Plaintiff should also be aware that he cannot seek punitive damages from a municipality, they are only available for claims against individuals. Robinson v. City of Harvey, Ill., 617 F.3d 915, 916 (7th Cir. 2010) (citing Newport v. Fact Concerts, Inc., 453 U.S. 247 (1981)).

Finally, plaintiff should also be aware that he must exhaust his claims through the grievance process, including required appeals, at the Cook County Jail before he can raise them to this Court. 42 U.S.C. § 1997e(a). As he filed this suit a month after the incident at issue, it appears doubtful that plaintiff has completed his exhaustion process.

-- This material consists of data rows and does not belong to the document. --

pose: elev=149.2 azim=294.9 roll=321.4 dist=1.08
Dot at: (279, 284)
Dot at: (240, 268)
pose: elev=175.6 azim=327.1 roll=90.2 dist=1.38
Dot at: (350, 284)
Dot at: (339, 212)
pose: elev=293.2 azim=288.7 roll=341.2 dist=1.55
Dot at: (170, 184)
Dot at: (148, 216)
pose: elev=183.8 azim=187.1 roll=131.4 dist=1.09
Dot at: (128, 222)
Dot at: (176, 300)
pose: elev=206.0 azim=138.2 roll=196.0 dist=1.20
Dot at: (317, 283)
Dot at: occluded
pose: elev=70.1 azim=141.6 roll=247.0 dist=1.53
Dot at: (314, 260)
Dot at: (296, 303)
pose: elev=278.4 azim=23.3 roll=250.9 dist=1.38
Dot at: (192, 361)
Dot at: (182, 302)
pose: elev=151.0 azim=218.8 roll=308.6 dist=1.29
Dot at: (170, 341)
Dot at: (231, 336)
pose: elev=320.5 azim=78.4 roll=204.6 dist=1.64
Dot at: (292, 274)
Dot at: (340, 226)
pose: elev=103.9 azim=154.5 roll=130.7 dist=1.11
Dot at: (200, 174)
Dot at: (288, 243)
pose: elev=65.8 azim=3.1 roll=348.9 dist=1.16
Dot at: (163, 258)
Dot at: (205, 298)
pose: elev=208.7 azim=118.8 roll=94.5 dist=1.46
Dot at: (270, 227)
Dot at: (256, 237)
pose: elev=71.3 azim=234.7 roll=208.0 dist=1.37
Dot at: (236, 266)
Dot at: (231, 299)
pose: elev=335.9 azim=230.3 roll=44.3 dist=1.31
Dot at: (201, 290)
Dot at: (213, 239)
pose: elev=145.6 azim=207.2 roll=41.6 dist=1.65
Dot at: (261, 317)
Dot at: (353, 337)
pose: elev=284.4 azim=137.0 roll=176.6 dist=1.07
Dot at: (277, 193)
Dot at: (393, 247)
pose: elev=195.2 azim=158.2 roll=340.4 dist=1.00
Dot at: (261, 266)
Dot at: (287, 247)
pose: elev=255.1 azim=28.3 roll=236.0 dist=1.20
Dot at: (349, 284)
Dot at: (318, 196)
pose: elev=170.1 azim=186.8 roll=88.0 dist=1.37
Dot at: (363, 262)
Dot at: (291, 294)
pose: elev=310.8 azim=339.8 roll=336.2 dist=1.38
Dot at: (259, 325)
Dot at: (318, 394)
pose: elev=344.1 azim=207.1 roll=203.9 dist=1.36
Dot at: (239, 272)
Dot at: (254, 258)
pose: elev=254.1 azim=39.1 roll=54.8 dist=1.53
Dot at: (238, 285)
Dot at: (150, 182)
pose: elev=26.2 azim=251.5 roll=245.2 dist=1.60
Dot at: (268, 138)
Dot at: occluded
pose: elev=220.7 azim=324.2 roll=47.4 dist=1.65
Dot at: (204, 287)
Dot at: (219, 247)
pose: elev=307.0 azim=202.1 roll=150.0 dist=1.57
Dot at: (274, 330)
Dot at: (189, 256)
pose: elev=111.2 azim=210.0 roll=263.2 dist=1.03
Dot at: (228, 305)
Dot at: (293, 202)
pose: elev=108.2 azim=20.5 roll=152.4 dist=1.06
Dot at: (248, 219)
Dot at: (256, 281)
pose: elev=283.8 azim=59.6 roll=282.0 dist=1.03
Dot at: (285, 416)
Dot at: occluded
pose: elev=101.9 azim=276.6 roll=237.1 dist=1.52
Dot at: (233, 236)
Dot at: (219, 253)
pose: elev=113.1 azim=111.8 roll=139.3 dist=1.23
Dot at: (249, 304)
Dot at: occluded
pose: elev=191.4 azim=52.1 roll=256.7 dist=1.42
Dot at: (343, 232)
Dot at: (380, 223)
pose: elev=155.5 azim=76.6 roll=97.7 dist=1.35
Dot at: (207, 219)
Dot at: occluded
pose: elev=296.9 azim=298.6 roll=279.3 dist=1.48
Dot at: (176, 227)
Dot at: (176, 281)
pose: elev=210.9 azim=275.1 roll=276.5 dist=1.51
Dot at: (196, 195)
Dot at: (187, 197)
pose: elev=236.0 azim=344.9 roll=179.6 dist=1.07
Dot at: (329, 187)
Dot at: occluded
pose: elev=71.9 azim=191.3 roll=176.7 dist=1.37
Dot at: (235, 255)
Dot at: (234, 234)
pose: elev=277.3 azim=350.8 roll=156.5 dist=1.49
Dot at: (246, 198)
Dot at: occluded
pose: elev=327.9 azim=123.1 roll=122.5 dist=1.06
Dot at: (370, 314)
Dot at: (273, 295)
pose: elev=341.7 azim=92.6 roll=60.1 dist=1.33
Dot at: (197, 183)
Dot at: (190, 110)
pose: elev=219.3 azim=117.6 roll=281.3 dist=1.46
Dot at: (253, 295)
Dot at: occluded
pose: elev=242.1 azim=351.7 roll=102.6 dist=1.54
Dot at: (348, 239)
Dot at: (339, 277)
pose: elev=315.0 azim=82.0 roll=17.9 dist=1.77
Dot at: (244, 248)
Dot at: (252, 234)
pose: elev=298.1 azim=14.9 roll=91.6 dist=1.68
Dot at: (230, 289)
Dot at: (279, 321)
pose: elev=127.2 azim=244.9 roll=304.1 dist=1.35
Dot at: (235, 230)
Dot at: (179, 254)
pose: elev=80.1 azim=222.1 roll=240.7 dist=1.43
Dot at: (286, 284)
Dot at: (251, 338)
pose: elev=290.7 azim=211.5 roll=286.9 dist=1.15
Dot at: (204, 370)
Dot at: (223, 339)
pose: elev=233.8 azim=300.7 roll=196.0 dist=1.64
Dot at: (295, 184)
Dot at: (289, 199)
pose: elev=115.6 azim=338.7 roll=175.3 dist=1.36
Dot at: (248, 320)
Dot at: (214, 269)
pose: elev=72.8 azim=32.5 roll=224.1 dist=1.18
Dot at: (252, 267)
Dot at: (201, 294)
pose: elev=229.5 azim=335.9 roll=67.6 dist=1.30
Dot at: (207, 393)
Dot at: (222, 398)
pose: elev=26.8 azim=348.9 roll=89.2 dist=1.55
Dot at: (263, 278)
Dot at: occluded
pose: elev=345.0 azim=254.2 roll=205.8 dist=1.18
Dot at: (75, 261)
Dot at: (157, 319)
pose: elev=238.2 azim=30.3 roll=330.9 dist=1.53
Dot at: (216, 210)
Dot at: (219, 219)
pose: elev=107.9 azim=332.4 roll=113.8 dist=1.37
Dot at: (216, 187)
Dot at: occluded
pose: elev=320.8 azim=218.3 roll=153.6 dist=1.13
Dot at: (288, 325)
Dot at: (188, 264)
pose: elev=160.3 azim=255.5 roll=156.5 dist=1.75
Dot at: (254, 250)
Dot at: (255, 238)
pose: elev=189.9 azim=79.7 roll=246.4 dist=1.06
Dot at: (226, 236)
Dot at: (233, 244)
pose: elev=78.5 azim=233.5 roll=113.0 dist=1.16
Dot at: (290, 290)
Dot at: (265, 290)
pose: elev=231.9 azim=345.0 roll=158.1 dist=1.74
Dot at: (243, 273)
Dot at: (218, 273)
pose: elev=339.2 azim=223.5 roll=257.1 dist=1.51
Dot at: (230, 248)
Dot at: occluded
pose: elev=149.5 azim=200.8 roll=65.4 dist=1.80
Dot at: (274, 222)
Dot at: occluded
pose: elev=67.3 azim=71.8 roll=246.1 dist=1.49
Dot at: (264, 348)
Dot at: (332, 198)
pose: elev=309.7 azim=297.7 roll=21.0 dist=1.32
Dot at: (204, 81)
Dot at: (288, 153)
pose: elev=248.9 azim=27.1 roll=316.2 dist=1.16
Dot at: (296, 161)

In light of the various defects identified in plaintiff's original complaint, the complaint is dismissed without prejudice. Plaintiff is given leave to submit a proposed amended complaint, taking into account the issues identified above. Plaintiff must write both the case number and the Judge's name on the proposed amended complaint, sign it, and return it to the Prisoner Correspondent. As with every document filed with the Court, plaintiff must provide an extra copy for the Judge; he must also submit a service copy for each Defendant named in the proposed amended complaint. Plaintiff is cautioned that an amended pleading supersedes the original complaint and must stand complete on its own. Therefore, all allegations against all Defendants must be set forth in the proposed amended complaint, without reference to the original complaint. Any exhibits plaintiff wants the Court to consider in its threshold review of the proposed amended complaint must be attached, and each copy of the proposed amended complaint must include complete copies of any and all exhibits. Plaintiff is advised to keep a copy for his files. The clerk will provide plaintiff with an amended civil rights complaint form and instructions along with a copy of this order.